Up For Growth, a national “moar housing” research group, publishes an annual report about underproduction of housing in 193 regions, including Chicagoland. In their 2023 report they found that there’s an underproduction of 120,383 homes in the Chicago-Naperville-Elgin, IL-IN-WI metropolitan statistical area.

This graphic shows how U4G derived that figure of missing homes.

Housing underproduction as a narrative formula:

((existing households + missing households) * 1.05 [1]) - (total housing units + second/vacation homes + uninhabitable units) = underproduction

[1] means a 5% target vacancy rate

The novel metric here is “missing households”, which are households that haven’t formed due to a lack of housing. The report’s definition:

Missing Households. Households that may not have formed due to lack of availability and affordability, e.g. households with children over 18 years of age still living with their parents or individuals or couples living together as roommates at levels exceeding historical norms.
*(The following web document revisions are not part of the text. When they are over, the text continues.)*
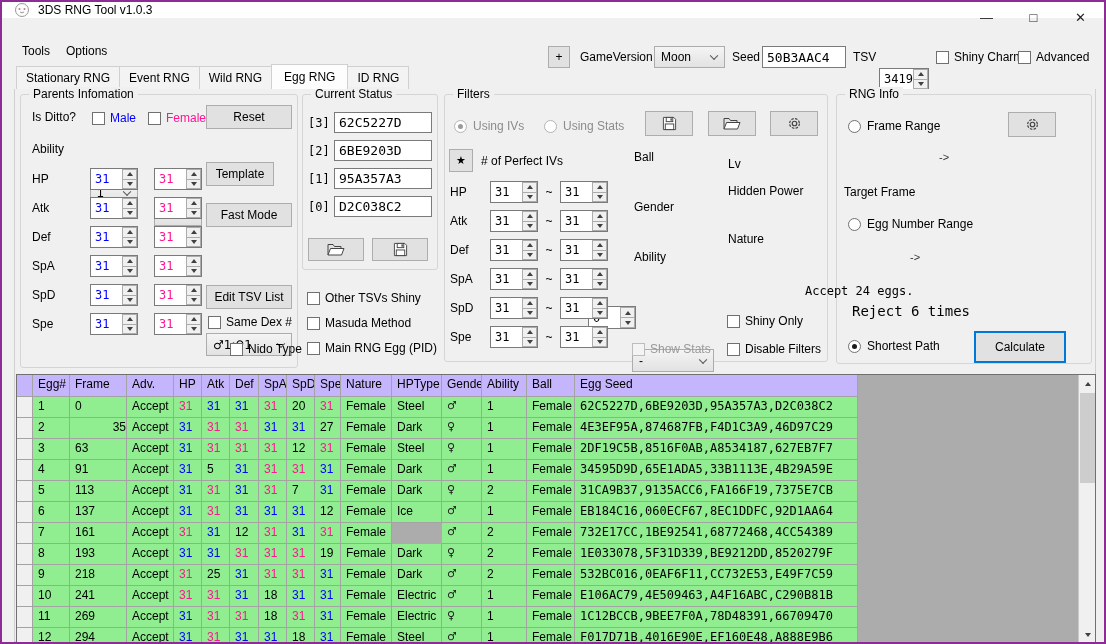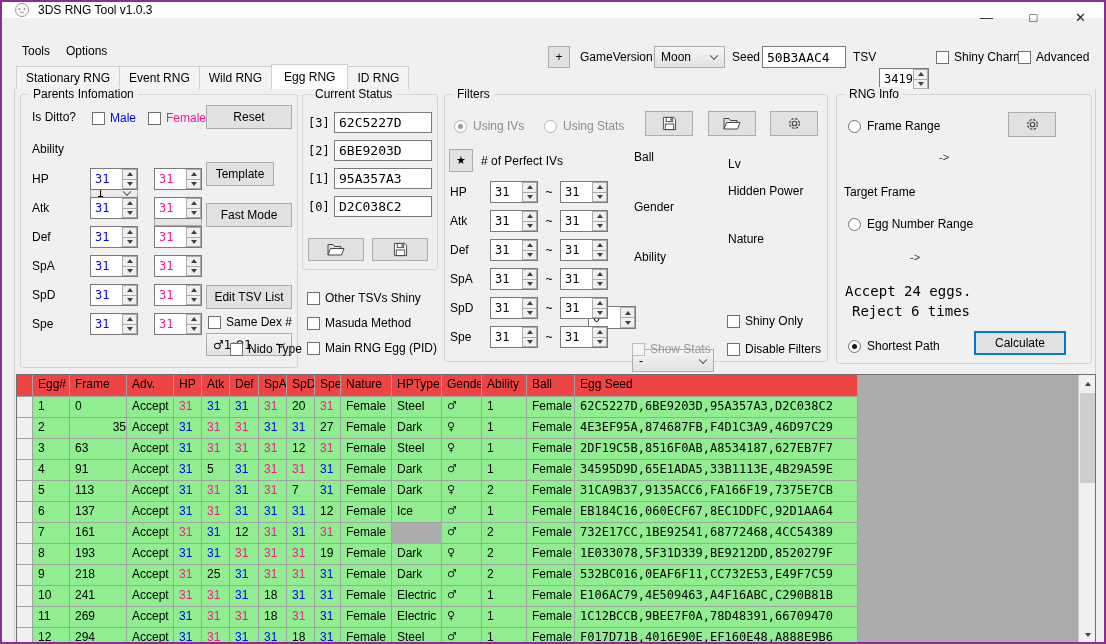--- a/index.html
+++ b/index.html
@@ -53,21 +53,21 @@
   .iv-b{color:#0000FF;}
   .iv-p{color:#FF1493;}
   .iv-k{color:#000;}
   .blue{color:#0000FF;}
   .pink{color:#FF1493;}
   
   #grid{position:absolute;left:14px;top:372px;width:1080px;height:270px;background:#acacac;border:1px solid #707070;overflow:hidden;}
   .grow{display:flex;height:21px;}
   .grow.hdr{height:22px;}
   .gcell{flex:none;border-right:1px solid #a3a3a3;border-bottom:1px solid #a3a3a3;font-size:12px;padding:2px 0 0 5px;overflow:hidden;white-space:nowrap;background:#90EE90;}
-  .grow.hdr .gcell{background:#ef4444;}
+  .grow.hdr .gcell{background:#c4b5fd;}
   .gcell.rh{background:#f0f0f0;}
   .gcell.seed{font-family:"DejaVu Sans Mono",monospace;font-size:12px;}
   .gcell.gsym{font-family:"DejaVu Sans",sans-serif;font-size:11px;color:#222;}
   #vscroll{position:absolute;right:0;top:0;width:17px;height:268px;background:#f0f0f0;border-left:1px solid #c9c9c9;}
   #vscroll .sarr{position:absolute;left:0;width:17px;height:17px;display:flex;align-items:center;justify-content:center;}
   #vscroll .thumb{position:absolute;left:1px;top:18px;width:15px;height:90px;background:#cdcdcd;}
   .statrow{display:flex;align-items:center;height:22px;margin-bottom:7px;}
   .statrow .sl{flex:none;display:flex;align-items:center;height:22px;}
   .slotrow{display:flex;align-items:center;height:21px;margin-bottom:7px;}
 </style>
@@ -698,27 +698,27 @@
         <span class="sb">
           <i class="tri-up"></i>
         </span>
         <span class="sb">
           <i class="tri-dn"></i>
         </span>
       </span>
     </div>
   <div class="lbl" style="left:908px;top:244px;height:22px;font-size:11px;color:#333;">-&gt;</div>
 
-  <div class="lbl mono" style="left:843px;top:280px;height:18px;font-size:14px;">Accept 24 eggs.</div>
+  <div class="lbl mono" style="left:803px;top:280px;height:18px;font-size:12px;">Accept 24 eggs.</div>
   <div class="lbl mono" style="left:850px;top:300px;height:18px;font-size:14px;">Reject 6 times</div>
   <div class="radio sel" style="left:846px;top:337px;">
       <span class="circ"></span>
       <span>Shortest Path</span>
     </div>
-  <div class="btn" style="left:972px;top:329px;width:92px;height:24px;border:2px solid #0078D7;">Calculate</div>
+  <div class="btn" style="left:972px;top:329px;width:92px;height:32px;border:2px solid #0078D7;">Calculate</div>
 
   <div id="grid">
     <div id="gridrows">
         <div class="grow hdr">
           <div class="gcell rh" style="width: 16px;"></div>
           <div class="gcell" style="width: 37px;">Egg#</div>
           <div class="gcell" style="width: 57px;">Frame</div>
           <div class="gcell" style="width: 47px;">Adv.</div>
           <div class="gcell" style="width: 28px;">HP</div>
           <div class="gcell" style="width: 28px;">Atk</div>

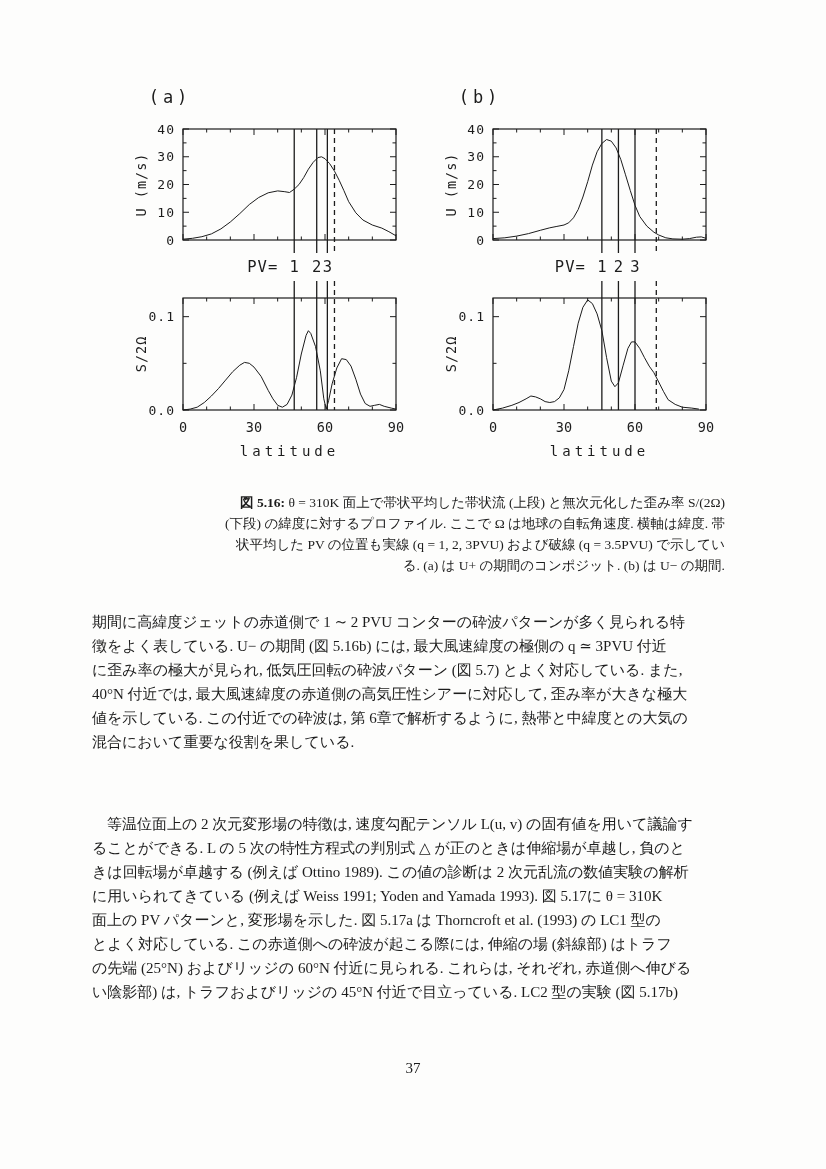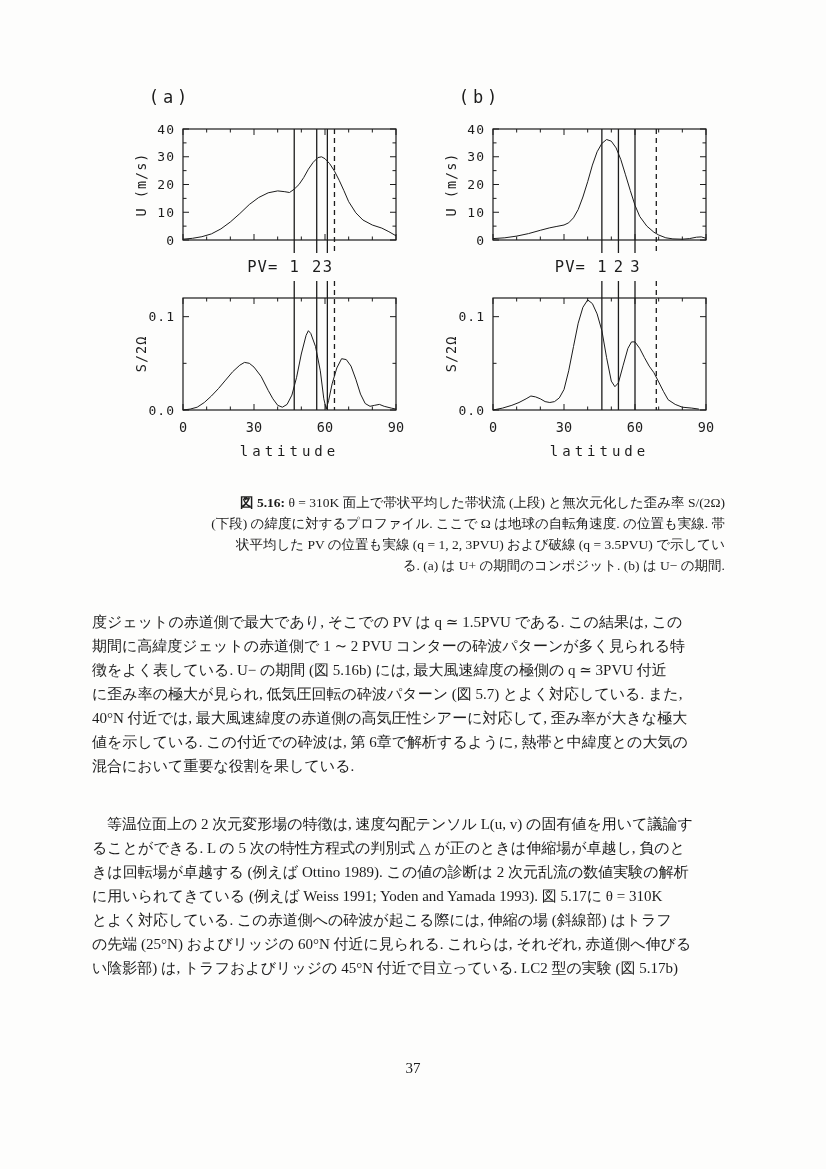--- a/index.html
+++ b/index.html
@@ -244,40 +244,40 @@
         <text x="147.86666666666667" y="187" font-family="&quot;DejaVu Sans Mono&quot;,&quot;Liberation Mono&quot;,monospace" font-size="15.5" text-anchor="end" letter-spacing="1px">PV=</text>
         <text x="163.86666666666667" y="187" font-family="&quot;DejaVu Sans Mono&quot;,&quot;Liberation Mono&quot;,monospace" font-size="15.5" text-anchor="middle">1</text>
         <text x="180.43333333333334" y="187" font-family="&quot;DejaVu Sans Mono&quot;,&quot;Liberation Mono&quot;,monospace" font-size="15.5" text-anchor="middle">2</text>
         <text x="197" y="187" font-family="&quot;DejaVu Sans Mono&quot;,&quot;Liberation Mono&quot;,monospace" font-size="15.5" text-anchor="middle">3</text>
       </svg>
   </div>
 
   <div id="caption">
     <div class="cap-line"><span class="cap-label">図 5.16:</span><span> θ = 310K 面上で帯状平均した帯状流 (上段) と無次元化した歪み率 S/(2Ω)</span></div>
     <div>
-        <div class="cap-line">(下段) の緯度に対するプロファイル. ここで Ω は地球の自転角速度. の位置も実線. 帯</div>
+        <div class="cap-line">(下段) の緯度に対するプロファイル. ここで Ω は地球の自転角速度. 横軸は緯度. 帯</div>
         <div class="cap-line">状平均した PV の位置も実線 (q = 1, 2, 3PVU) および破線 (q = 3.5PVU) で示してい</div>
         <div class="cap-line">る. (a) は U+ の期間のコンポジット. (b) は U− の期間.</div>
       </div>
   </div>
 
   <div class="para" id="para-1">
-      <div class="body-line">度ジェットの赤道側で最大であり, そこでの PV は q ≃ 1.5PVU である. この結果は, この</div>
       <div class="body-line">期間に高緯度ジェットの赤道側で 1 ∼ 2 PVU コンターの砕波パターンが多く見られる特</div>
       <div class="body-line">徴をよく表している. U− の期間 (図 5.16b) には, 最大風速緯度の極側の q ≃ 3PVU 付近</div>
       <div class="body-line">に歪み率の極大が見られ, 低気圧回転の砕波パターン (図 5.7) とよく対応している. また,</div>
       <div class="body-line">40°N 付近では, 最大風速緯度の赤道側の高気圧性シアーに対応して, 歪み率が大きな極大</div>
       <div class="body-line">値を示している. この付近での砕波は, 第 6章で解析するように, 熱帯と中緯度との大気の</div>
       <div class="body-line">混合において重要な役割を果している.</div>
     </div>
   <div class="para" id="para-2">
       <div class="body-line">　等温位面上の 2 次元変形場の特徴は, 速度勾配テンソル L(u, v) の固有値を用いて議論す</div>
       <div class="body-line">ることができる. L の 5 次の特性方程式の判別式 △ が正のときは伸縮場が卓越し, 負のと</div>
       <div class="body-line">きは回転場が卓越する (例えば Ottino 1989). この値の診断は 2 次元乱流の数値実験の解析</div>
       <div class="body-line">に用いられてきている (例えば Weiss 1991; Yoden and Yamada 1993). 図 5.17に θ = 310K</div>
+      <div class="body-line">面上の PV パターンと, 変形場を示した. 図 5.17a は Thorncroft et al. (1993) の LC1 型の</div>
       <div class="body-line">とよく対応している. この赤道側への砕波が起こる際には, 伸縮の場 (斜線部) はトラフ</div>
       <div class="body-line">の先端 (25°N) およびリッジの 60°N 付近に見られる. これらは, それぞれ, 赤道側へ伸びる</div>
       <div class="body-line">い陰影部) は, トラフおよびリッジの 45°N 付近で目立っている. LC2 型の実験 (図 5.17b)</div>
     </div>
 
   <div id="page-number">37</div>
 
 </div>
 
 </body></html>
In the Chicago region, 120,383 homes represents 3.1 percent of the housing stock in 2021, meaning we need to grow the number of homes in Chicagoland by 3.1 percent to accommodate these emerging families, graduating students, roommates, and doubled-up tenants. The necessary expansion of housing is greater than 3.1 percent, however, to accommodate migration and homes no longer in the market due to various forms of vacancy.

We also need more housing to help prices flatten or go down, and reduce the number of households that are cost-burdened. Among the top 10 cities with the most housing underproduction, Chicago has the lowest share of households which are cost-burdened, at 46.0 percent.